Things I appreciate about America

  1. Familiar faces
  2. Quality time with family & friends
  3. My doggie/other doggies I can actually PET!
  4. The emphasis of HEALTH, NUTRITION & EXERCISE
  5. Having a car and a kitchen
  6. Good wine & coffee
  7. CLEANLINESS
  8. Customer Service
  9. Good music
  10. Comfortable beds

A few months before I left Thailand I jotted down a list of things that I believed I would miss the most about teaching there. After being home in America for nearly two months I wrote a list of what I actually miss, not just about teaching there but about living there in general. I miss it every single day.

That doesn’t mean that I haven’t thoroughly enjoyed my time home in America. I am grateful for the luxuries of home and I am astonished by how much our country truly has at its fingertips. I am beyond grateful for the quality time I have spent with people who I love sharing stories, meals, dance parties, copious amounts of wine and more than a few laughs. I love sharing about my journey, my life, and the magical slice of South East Asia that captivated my soul and stretched me to my limits both in positive and negative respects. Many people I talk to have preconceived notions about what it would be like to live there and I never hesitate to prove them wrong.
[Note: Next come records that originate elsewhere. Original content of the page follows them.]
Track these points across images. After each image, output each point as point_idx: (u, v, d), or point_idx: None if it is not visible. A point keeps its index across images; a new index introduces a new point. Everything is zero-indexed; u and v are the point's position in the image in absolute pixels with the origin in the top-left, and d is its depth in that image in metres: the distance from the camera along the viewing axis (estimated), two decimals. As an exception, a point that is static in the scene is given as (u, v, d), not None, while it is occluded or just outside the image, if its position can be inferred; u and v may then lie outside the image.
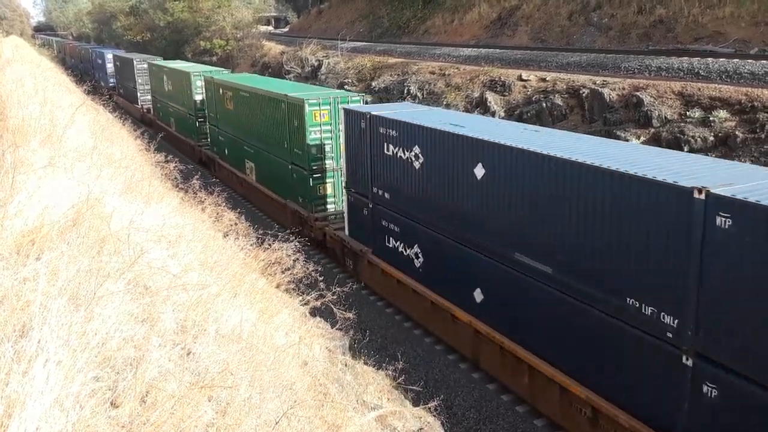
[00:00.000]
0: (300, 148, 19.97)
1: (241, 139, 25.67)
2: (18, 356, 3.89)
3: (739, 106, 17.14)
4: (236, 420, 4.99)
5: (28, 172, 7.87)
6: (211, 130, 30.19)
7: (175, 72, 34.95)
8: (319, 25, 61.44)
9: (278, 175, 22.50)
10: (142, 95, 44.67)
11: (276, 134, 22.08)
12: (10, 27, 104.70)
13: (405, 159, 14.00)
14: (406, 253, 14.93)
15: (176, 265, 7.69)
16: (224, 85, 26.94)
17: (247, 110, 24.40)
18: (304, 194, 20.33)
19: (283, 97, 20.82)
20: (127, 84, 48.97)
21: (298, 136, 19.86)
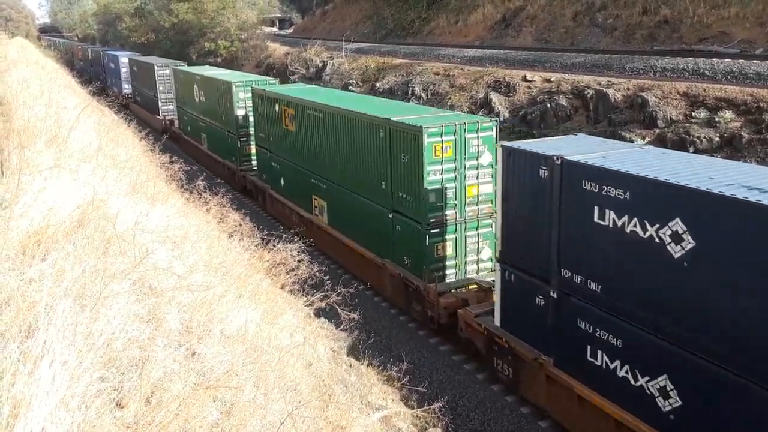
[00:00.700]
0: (411, 193, 14.76)
1: (307, 170, 20.34)
2: (24, 357, 3.91)
3: (745, 107, 17.10)
4: (241, 420, 4.99)
5: (34, 173, 7.90)
6: (259, 153, 24.91)
7: (210, 81, 29.57)
8: (324, 26, 61.51)
9: (368, 224, 17.02)
10: (164, 105, 40.27)
11: (367, 169, 16.67)
12: (16, 28, 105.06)
13: (646, 238, 8.92)
14: (637, 383, 9.51)
15: (181, 266, 7.70)
16: (282, 100, 21.80)
17: (319, 134, 19.18)
18: (414, 255, 14.95)
19: (383, 122, 15.48)
20: (145, 91, 44.34)
21: (409, 177, 14.68)
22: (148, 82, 42.34)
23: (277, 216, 23.85)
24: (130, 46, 72.11)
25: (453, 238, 14.68)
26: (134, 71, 48.01)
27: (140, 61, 46.62)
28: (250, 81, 26.50)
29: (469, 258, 14.98)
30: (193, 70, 35.05)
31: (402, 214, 15.28)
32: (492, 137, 14.51)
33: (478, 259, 15.07)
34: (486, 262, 15.06)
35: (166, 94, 39.92)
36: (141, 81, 45.60)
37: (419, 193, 14.37)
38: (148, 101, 43.64)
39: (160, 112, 40.45)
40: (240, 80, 26.89)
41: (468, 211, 14.66)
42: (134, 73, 48.18)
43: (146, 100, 44.26)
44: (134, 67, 47.84)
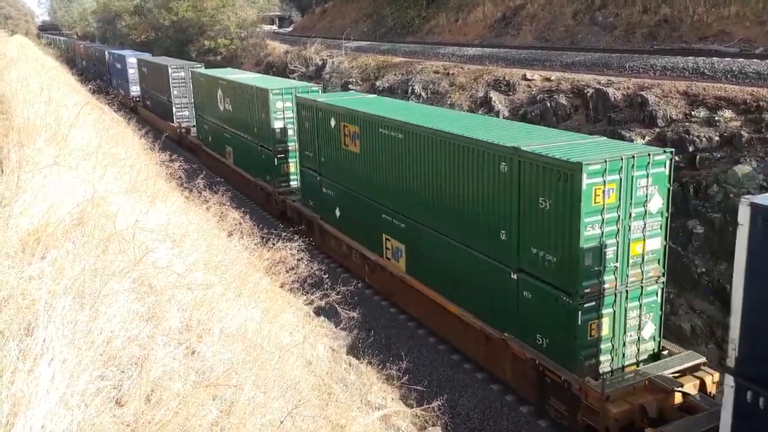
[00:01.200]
0: (554, 251, 10.78)
1: (376, 202, 16.31)
2: (23, 355, 3.90)
3: (745, 106, 17.07)
4: (241, 419, 4.99)
5: (34, 171, 7.88)
6: (305, 175, 20.83)
7: (240, 87, 25.53)
8: (323, 24, 61.46)
9: (474, 281, 12.99)
10: (179, 111, 36.72)
11: (476, 211, 12.57)
12: (15, 26, 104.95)
13: None
14: None
15: (181, 265, 7.70)
16: (341, 113, 17.60)
17: (396, 160, 15.12)
18: (556, 334, 11.05)
19: (507, 152, 11.49)
20: (156, 95, 40.69)
21: (552, 229, 10.77)
22: (160, 85, 38.72)
23: (331, 253, 19.93)
24: (129, 44, 72.01)
25: (610, 313, 10.88)
26: (144, 72, 44.41)
27: (151, 62, 42.99)
28: (289, 88, 22.74)
29: (629, 338, 11.24)
30: (217, 73, 30.59)
31: (535, 277, 11.30)
32: (664, 175, 10.99)
33: (639, 338, 11.39)
34: (648, 342, 11.51)
35: (181, 99, 36.52)
36: (152, 83, 41.95)
37: (570, 252, 10.48)
38: (160, 106, 40.00)
39: (175, 118, 36.80)
40: (277, 87, 22.83)
41: (630, 276, 11.00)
42: (144, 74, 44.53)
43: (158, 104, 40.67)
44: (144, 68, 44.25)
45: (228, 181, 26.02)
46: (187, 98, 35.86)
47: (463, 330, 13.67)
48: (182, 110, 36.58)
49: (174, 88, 36.38)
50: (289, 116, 22.27)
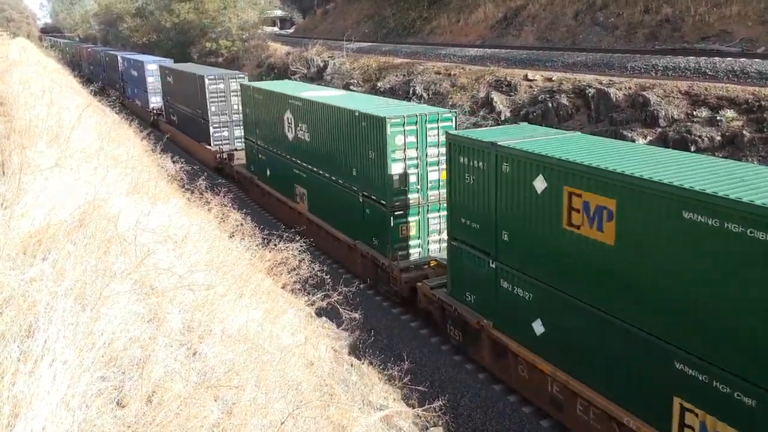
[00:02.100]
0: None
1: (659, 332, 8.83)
2: (24, 356, 3.91)
3: (747, 106, 17.06)
4: (242, 420, 4.99)
5: (35, 173, 7.90)
6: (468, 257, 12.97)
7: (328, 111, 18.54)
8: (325, 25, 61.52)
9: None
10: (218, 131, 30.43)
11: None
12: (17, 29, 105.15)
13: None
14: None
15: (182, 266, 7.71)
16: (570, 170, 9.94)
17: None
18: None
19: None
20: (186, 110, 34.37)
21: None
22: (192, 98, 32.36)
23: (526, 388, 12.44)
24: (131, 47, 72.10)
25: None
26: (169, 82, 37.89)
27: (179, 70, 36.21)
28: (412, 115, 15.59)
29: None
30: (281, 88, 23.05)
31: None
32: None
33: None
34: None
35: (220, 117, 30.44)
36: (180, 96, 35.50)
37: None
38: (191, 124, 33.68)
39: (212, 140, 30.50)
40: (397, 114, 15.66)
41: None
42: (168, 84, 37.99)
43: (188, 121, 34.33)
44: (169, 76, 37.69)
45: (303, 234, 15.66)
46: (227, 116, 30.41)
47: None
48: (222, 130, 30.53)
49: (212, 103, 30.14)
50: (411, 157, 15.77)
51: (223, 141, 30.83)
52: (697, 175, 8.71)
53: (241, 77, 30.72)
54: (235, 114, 30.00)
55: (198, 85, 30.77)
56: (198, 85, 30.78)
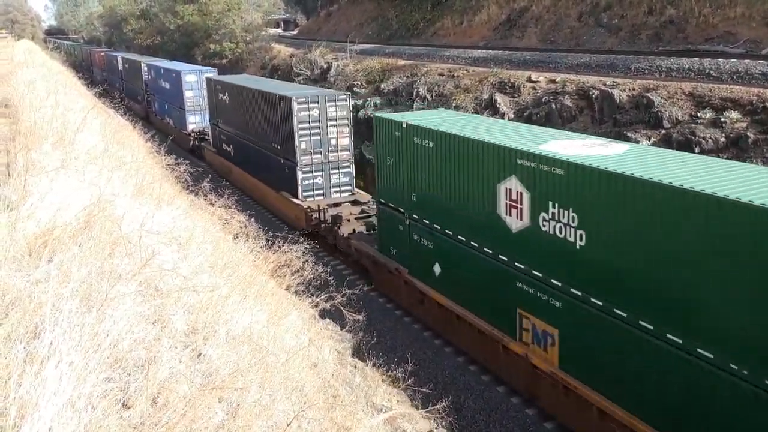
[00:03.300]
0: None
1: None
2: (31, 357, 3.93)
3: (751, 107, 17.02)
4: (247, 422, 5.00)
5: (40, 175, 7.93)
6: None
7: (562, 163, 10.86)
8: (328, 27, 61.57)
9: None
10: (309, 178, 22.18)
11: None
12: (22, 31, 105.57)
13: None
14: None
15: (187, 267, 7.73)
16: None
17: None
18: None
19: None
20: (250, 142, 26.35)
21: None
22: (265, 126, 24.31)
23: None
24: (136, 49, 72.23)
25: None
26: (222, 100, 29.42)
27: (243, 86, 27.01)
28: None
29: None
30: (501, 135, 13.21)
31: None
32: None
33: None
34: None
35: (312, 157, 21.83)
36: (240, 120, 27.37)
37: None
38: (261, 162, 25.30)
39: (301, 191, 21.94)
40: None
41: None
42: (222, 103, 29.49)
43: (256, 158, 25.95)
44: (222, 93, 29.15)
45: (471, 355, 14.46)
46: (321, 155, 22.00)
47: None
48: (313, 176, 22.27)
49: (301, 137, 21.48)
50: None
51: (316, 192, 22.28)
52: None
53: (370, 102, 23.24)
54: (343, 152, 22.46)
55: (278, 110, 22.46)
56: (278, 109, 22.46)
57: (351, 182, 23.28)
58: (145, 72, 45.45)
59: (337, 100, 22.11)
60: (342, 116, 22.24)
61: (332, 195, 22.68)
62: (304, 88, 27.16)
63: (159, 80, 41.53)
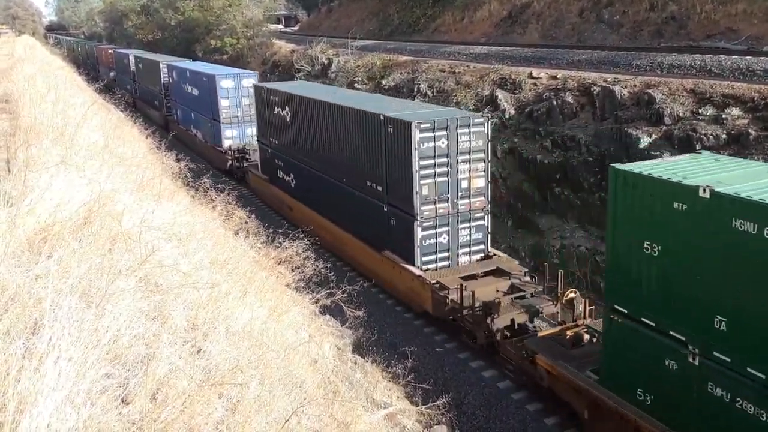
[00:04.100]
0: None
1: None
2: (30, 353, 3.92)
3: (752, 104, 16.98)
4: (246, 417, 5.00)
5: (41, 170, 7.92)
6: None
7: None
8: (329, 23, 61.47)
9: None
10: (431, 236, 15.93)
11: None
12: (23, 26, 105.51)
13: None
14: None
15: (187, 263, 7.72)
16: None
17: None
18: None
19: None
20: (332, 177, 19.73)
21: None
22: (352, 154, 18.33)
23: None
24: (136, 44, 72.13)
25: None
26: (276, 114, 23.28)
27: (312, 99, 20.71)
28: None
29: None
30: None
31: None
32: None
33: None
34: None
35: (435, 207, 15.78)
36: (308, 143, 21.15)
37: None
38: (346, 204, 19.06)
39: (419, 253, 15.85)
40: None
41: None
42: (274, 117, 23.55)
43: (334, 196, 19.67)
44: (279, 106, 22.86)
45: None
46: (448, 204, 15.90)
47: None
48: (438, 233, 15.95)
49: (423, 179, 15.51)
50: None
51: (440, 255, 16.02)
52: None
53: (477, 123, 15.87)
54: (477, 198, 16.14)
55: (384, 138, 16.22)
56: (385, 136, 16.21)
57: (485, 240, 16.43)
58: (165, 74, 39.69)
59: (471, 125, 15.56)
60: (477, 148, 15.73)
61: (460, 258, 16.08)
62: (415, 105, 19.89)
63: (184, 84, 35.12)
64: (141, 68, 46.96)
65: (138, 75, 48.12)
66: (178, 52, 56.54)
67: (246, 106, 29.34)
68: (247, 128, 29.49)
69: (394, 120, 15.87)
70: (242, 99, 29.77)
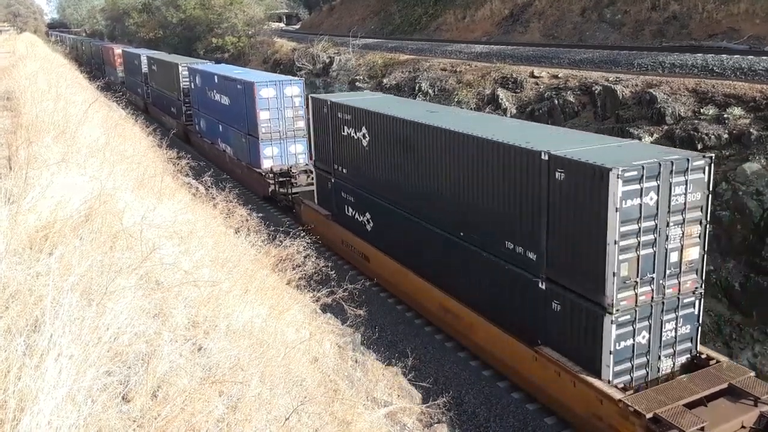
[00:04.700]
0: None
1: None
2: (30, 350, 3.92)
3: (754, 104, 16.96)
4: (247, 415, 5.00)
5: (42, 168, 7.92)
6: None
7: None
8: (331, 21, 61.44)
9: None
10: (627, 335, 10.61)
11: None
12: (24, 24, 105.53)
13: None
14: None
15: (188, 261, 7.72)
16: None
17: None
18: None
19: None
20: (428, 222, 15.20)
21: None
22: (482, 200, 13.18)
23: None
24: (137, 42, 72.11)
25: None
26: (346, 135, 18.90)
27: (409, 121, 15.51)
28: None
29: None
30: None
31: None
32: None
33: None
34: None
35: (634, 294, 10.53)
36: (398, 177, 16.42)
37: None
38: (466, 268, 14.04)
39: (610, 362, 10.60)
40: None
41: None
42: (342, 139, 19.17)
43: (445, 254, 14.71)
44: (354, 127, 18.39)
45: None
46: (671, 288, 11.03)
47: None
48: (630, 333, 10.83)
49: (623, 251, 10.37)
50: None
51: (637, 362, 11.04)
52: None
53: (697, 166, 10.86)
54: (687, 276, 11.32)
55: (541, 184, 11.50)
56: (544, 181, 11.41)
57: (693, 335, 11.34)
58: (185, 77, 34.99)
59: (690, 170, 10.49)
60: (694, 203, 10.70)
61: (662, 363, 11.14)
62: (578, 136, 13.54)
63: (210, 91, 30.68)
64: (155, 70, 42.29)
65: (151, 78, 43.93)
66: (180, 50, 56.54)
67: (290, 119, 25.13)
68: (290, 145, 25.37)
69: (572, 162, 10.77)
70: (285, 111, 25.00)
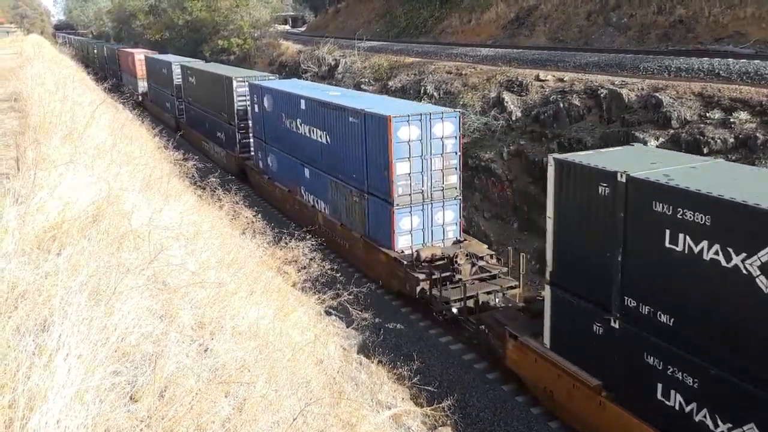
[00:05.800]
0: None
1: None
2: (39, 350, 3.95)
3: (760, 108, 16.92)
4: (253, 416, 5.02)
5: (50, 169, 7.96)
6: None
7: None
8: (336, 24, 61.54)
9: None
10: None
11: None
12: (31, 25, 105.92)
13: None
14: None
15: (194, 263, 7.75)
16: None
17: None
18: None
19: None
20: None
21: None
22: None
23: None
24: (143, 44, 72.33)
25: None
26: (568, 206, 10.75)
27: None
28: None
29: None
30: None
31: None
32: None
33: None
34: None
35: None
36: None
37: None
38: None
39: None
40: None
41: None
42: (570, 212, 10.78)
43: None
44: None
45: None
46: None
47: None
48: None
49: None
50: None
51: None
52: None
53: None
54: None
55: None
56: None
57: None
58: (242, 96, 27.39)
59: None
60: None
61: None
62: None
63: (289, 119, 22.66)
64: (193, 83, 33.88)
65: (186, 91, 35.41)
66: (186, 52, 56.73)
67: (437, 172, 17.14)
68: (437, 212, 17.32)
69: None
70: (433, 160, 17.01)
I came home at by far my favorite time of year, Thanksgiving, Christmas and New Years. Now the rose colored holiday glasses are rapidly being clouded with SNOW. It’s -8 degrees right now. That just sounds like a sick joke. The temporary high of being back in America is wearing off and reality is setting in. Just like moving to Thailand, there is definitely a “vacation” period filled with adrenaline, reunions, and FUN and then you come to terms with the fact that you actually need to adjust to life here.